═════ MATERIAL TO PROCESS
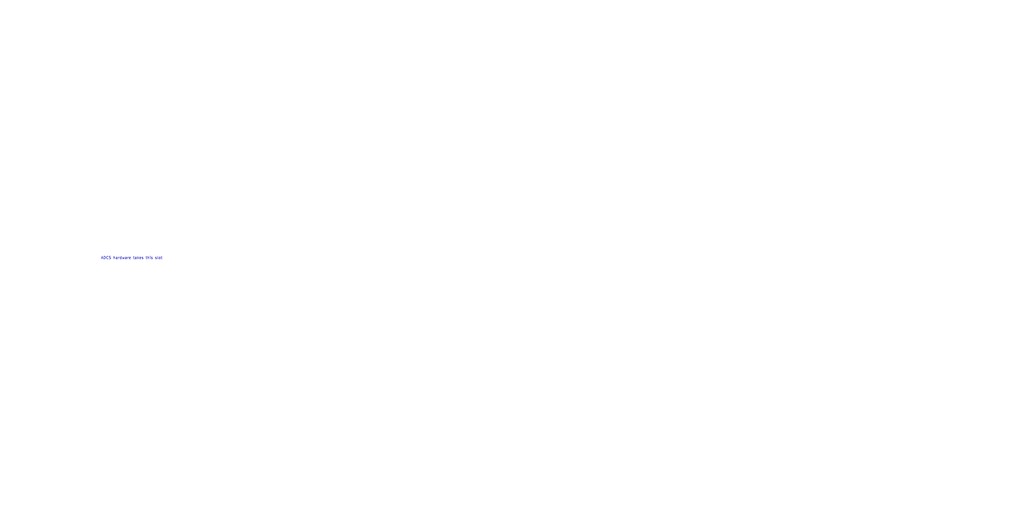
<source format=kicad_sch>
(kicad_sch (version 20211123) (generator eeschema)

  (uuid b1ad49bb-ee78-4b52-9984-8504920daa0f)

  (paper "User" 490.22 254.406)

  


  (text "ADCS hardware takes this slot" (at 48.26 124.46 0)
    (effects (font (size 1.27 1.27)) (justify left bottom))
    (uuid 64450b0d-ca0f-4d4b-a675-904273ba1fef)
  )
)

</source>
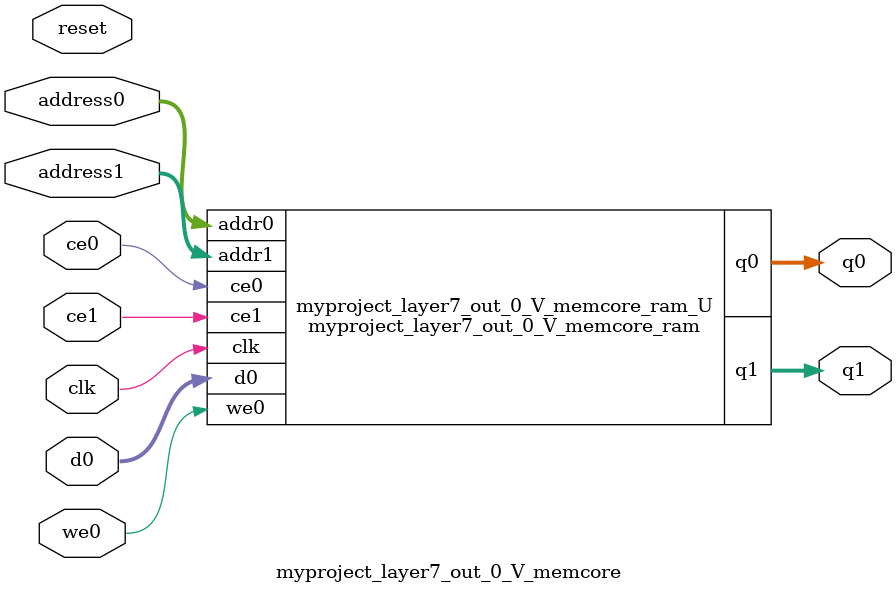
<source format=v>
`timescale 1 ns / 1 ps
module myproject_layer7_out_0_V_memcore_ram (addr0, ce0, d0, we0, q0, addr1, ce1, q1,  clk);

parameter DWIDTH = 16;
parameter AWIDTH = 4;
parameter MEM_SIZE = 13;

input[AWIDTH-1:0] addr0;
input ce0;
input[DWIDTH-1:0] d0;
input we0;
output reg[DWIDTH-1:0] q0;
input[AWIDTH-1:0] addr1;
input ce1;
output reg[DWIDTH-1:0] q1;
input clk;

(* ram_style = "distributed" *)reg [DWIDTH-1:0] ram[0:MEM_SIZE-1];




always @(posedge clk)  
begin 
    if (ce0) begin
        if (we0) 
            ram[addr0] <= d0; 
        q0 <= ram[addr0];
    end
end


always @(posedge clk)  
begin 
    if (ce1) begin
        q1 <= ram[addr1];
    end
end


endmodule

`timescale 1 ns / 1 ps
module myproject_layer7_out_0_V_memcore(
    reset,
    clk,
    address0,
    ce0,
    we0,
    d0,
    q0,
    address1,
    ce1,
    q1);

parameter DataWidth = 32'd16;
parameter AddressRange = 32'd13;
parameter AddressWidth = 32'd4;
input reset;
input clk;
input[AddressWidth - 1:0] address0;
input ce0;
input we0;
input[DataWidth - 1:0] d0;
output[DataWidth - 1:0] q0;
input[AddressWidth - 1:0] address1;
input ce1;
output[DataWidth - 1:0] q1;



myproject_layer7_out_0_V_memcore_ram myproject_layer7_out_0_V_memcore_ram_U(
    .clk( clk ),
    .addr0( address0 ),
    .ce0( ce0 ),
    .we0( we0 ),
    .d0( d0 ),
    .q0( q0 ),
    .addr1( address1 ),
    .ce1( ce1 ),
    .q1( q1 ));

endmodule


</source>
══════════
WHAT YOU SHOULD DO ▸
Give the records again without a single change, and exclude the pictures.

RESPONSE TO THE TASK ▸
<source format=kicad_sch>
(kicad_sch (version 20211123) (generator eeschema)

  (uuid b1ad49bb-ee78-4b52-9984-8504920daa0f)

  (paper "User" 490.22 254.406)

  


  (text "ADCS hardware takes this slot" (at 48.26 124.46 0)
    (effects (font (size 1.27 1.27)) (justify left bottom))
    (uuid 64450b0d-ca0f-4d4b-a675-904273ba1fef)
  )
)

</source>
<source format=v>
`timescale 1 ns / 1 ps
module myproject_layer7_out_0_V_memcore_ram (addr0, ce0, d0, we0, q0, addr1, ce1, q1,  clk);

parameter DWIDTH = 16;
parameter AWIDTH = 4;
parameter MEM_SIZE = 13;

input[AWIDTH-1:0] addr0;
input ce0;
input[DWIDTH-1:0] d0;
input we0;
output reg[DWIDTH-1:0] q0;
input[AWIDTH-1:0] addr1;
input ce1;
output reg[DWIDTH-1:0] q1;
input clk;

(* ram_style = "distributed" *)reg [DWIDTH-1:0] ram[0:MEM_SIZE-1];




always @(posedge clk)  
begin 
    if (ce0) begin
        if (we0) 
            ram[addr0] <= d0; 
        q0 <= ram[addr0];
    end
end


always @(posedge clk)  
begin 
    if (ce1) begin
        q1 <= ram[addr1];
    end
end


endmodule

`timescale 1 ns / 1 ps
module myproject_layer7_out_0_V_memcore(
    reset,
    clk,
    address0,
    ce0,
    we0,
    d0,
    q0,
    address1,
    ce1,
    q1);

parameter DataWidth = 32'd16;
parameter AddressRange = 32'd13;
parameter AddressWidth = 32'd4;
input reset;
input clk;
input[AddressWidth - 1:0] address0;
input ce0;
input we0;
input[DataWidth - 1:0] d0;
output[DataWidth - 1:0] q0;
input[AddressWidth - 1:0] address1;
input ce1;
output[DataWidth - 1:0] q1;



myproject_layer7_out_0_V_memcore_ram myproject_layer7_out_0_V_memcore_ram_U(
    .clk( clk ),
    .addr0( address0 ),
    .ce0( ce0 ),
    .we0( we0 ),
    .d0( d0 ),
    .q0( q0 ),
    .addr1( address1 ),
    .ce1( ce1 ),
    .q1( q1 ));

endmodule


</source>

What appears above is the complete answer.